Instructions for the task: Records follow. Copy every line with "EURAXESS".

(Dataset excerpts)
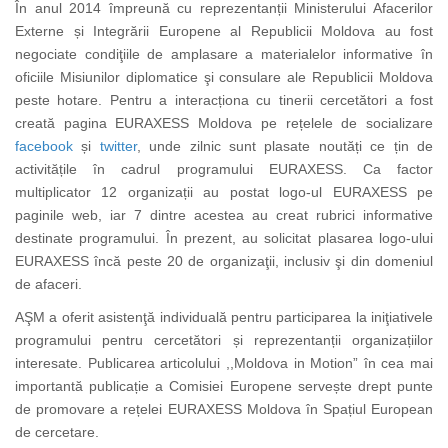
În anul 2014 împreună cu reprezentanții Ministerului Afacerilor
Externe și Integrării Europene al Republicii Moldova au fost
negociate condiţiile de amplasare a materialelor informative în
oficiile Misiunilor diplomatice şi consulare ale Republicii Moldova
peste hotare. Pentru a interacționa cu tinerii cercetători a fost
creată pagina EURAXESS Moldova pe rețelele de socializare
facebook
și
twitter
, unde zilnic sunt plasate noutăți ce țin de
activitățile în cadrul programului EURAXESS. Ca factor
multiplicator 12 organizații au postat logo-ul EURAXESS pe
paginile web, iar 7 dintre acestea au creat rubrici informative
destinate programului. În prezent, au solicitat plasarea logo-ului
EURAXESS încă peste 20 de organizaţii, inclusiv şi din domeniul
de afaceri.
AŞM a oferit asistenţă individuală pentru participarea la iniţiativele
programului pentru cercetători și reprezentanții organizațiilor
interesate. Publicarea articolului ,,Moldova in Motion” în cea mai
importantă publicație a Comisiei Europene servește drept punte
de promovare a rețelei EURAXESS Moldova în Spațiul European
de cercetare.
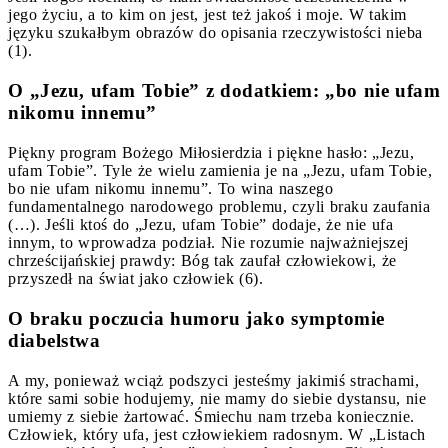
jego życiu, a to kim on jest, jest też jakoś i moje. W takim
języku szukałbym obrazów do opisania rzeczywistości nieba
(1).
O „Jezu, ufam Tobie” z dodatkiem: „bo nie ufam
nikomu innemu”
Piękny program Bożego Miłosierdzia i piękne hasło: „Jezu,
ufam Tobie”. Tyle że wielu zamienia je na „Jezu, ufam Tobie,
bo nie ufam nikomu innemu”. To wina naszego
fundamentalnego narodowego problemu, czyli braku zaufania
(…). Jeśli ktoś do „Jezu, ufam Tobie” dodaje, że nie ufa
innym, to wprowadza podział. Nie rozumie najważniejszej
chrześcijańskiej prawdy: Bóg tak zaufał człowiekowi, że
przyszedł na świat jako człowiek (6).
O braku poczucia humoru jako symptomie
diabelstwa
A my, ponieważ wciąż podszyci jesteśmy jakimiś strachami,
które sami sobie hodujemy, nie mamy do siebie dystansu, nie
umiemy z siebie żartować. Śmiechu nam trzeba koniecznie.
Człowiek, który ufa, jest człowiekiem radosnym. W „Listach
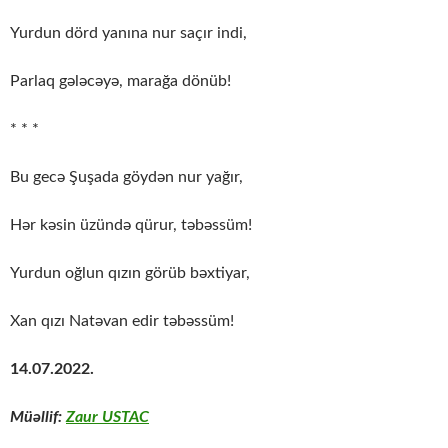
Yurdun dörd yanına nur saçır indi,
Parlaq gələcəyə, marağa dönüb!
* * *
Bu gecə Şuşada göydən nur yağır,
Hər kəsin üzündə qürur, təbəssüm!
Yurdun oğlun qızın görüb bəxtiyar,
Xan qızı Natəvan edir təbəssüm!
14.07.2022.
Müəllif:
Zaur USTAC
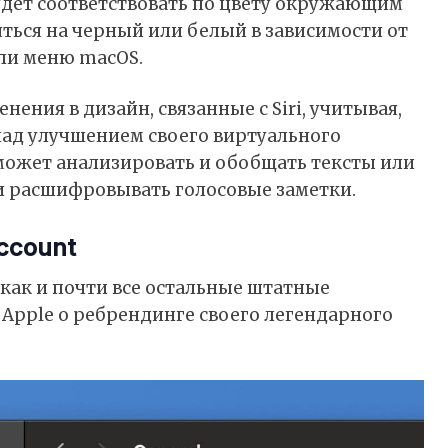
будет соответствовать по цвету окружающим
ться на черный или белый в зависимости от
ели меню macOS.
нения в дизайн, связанные с Siri, учитывая,
над улучшением своего виртуального
сможет анализировать и обобщать тексты или
 и расшифровывать голосовые заметки.
Account
как и почти все остальные штатные
Apple о ребрендинге своего легендарного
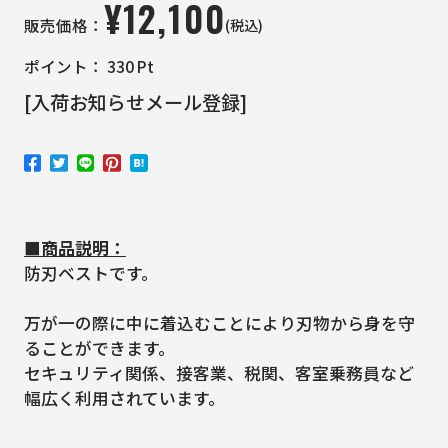
¥
12,100
(税込)
販売価格：
ポイント：
330
Pt
[入荷お知らせメール登録]
■商品説明：
防刃ベストです。
万が一の際に中に着込むことにより刃物から身を守
ることができます。
セキュリティ関係、接客業、税関、客室乗務員など
幅広く利用されています。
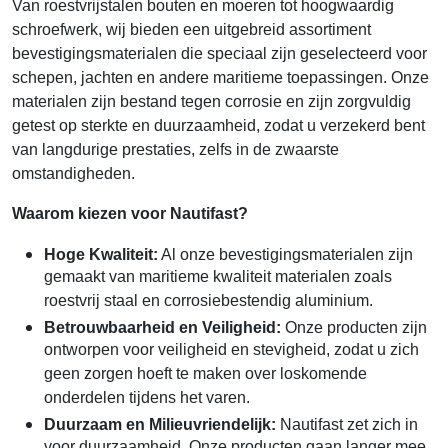
Van roestvrijstalen bouten en moeren tot hoogwaardig
schroefwerk, wij bieden een uitgebreid assortiment
bevestigingsmaterialen die speciaal zijn geselecteerd voor
schepen, jachten en andere maritieme toepassingen. Onze
materialen zijn bestand tegen corrosie en zijn zorgvuldig
getest op sterkte en duurzaamheid, zodat u verzekerd bent
van langdurige prestaties, zelfs in de zwaarste
omstandigheden.
Waarom kiezen voor Nautifast?
Hoge Kwaliteit:
Al onze bevestigingsmaterialen zijn
gemaakt van maritieme kwaliteit materialen zoals
roestvrij staal en corrosiebestendig aluminium.
Betrouwbaarheid en Veiligheid:
Onze producten zijn
ontworpen voor veiligheid en stevigheid, zodat u zich
geen zorgen hoeft te maken over loskomende
onderdelen tijdens het varen.
Duurzaam en Milieuvriendelijk:
Nautifast zet zich in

Task response:
creată pagina EURAXESS Moldova pe rețelele de socializare
activitățile în cadrul programului EURAXESS. Ca factor
multiplicator 12 organizații au postat logo-ul EURAXESS pe
EURAXESS încă peste 20 de organizaţii, inclusiv şi din domeniul
de promovare a rețelei EURAXESS Moldova în Spațiul European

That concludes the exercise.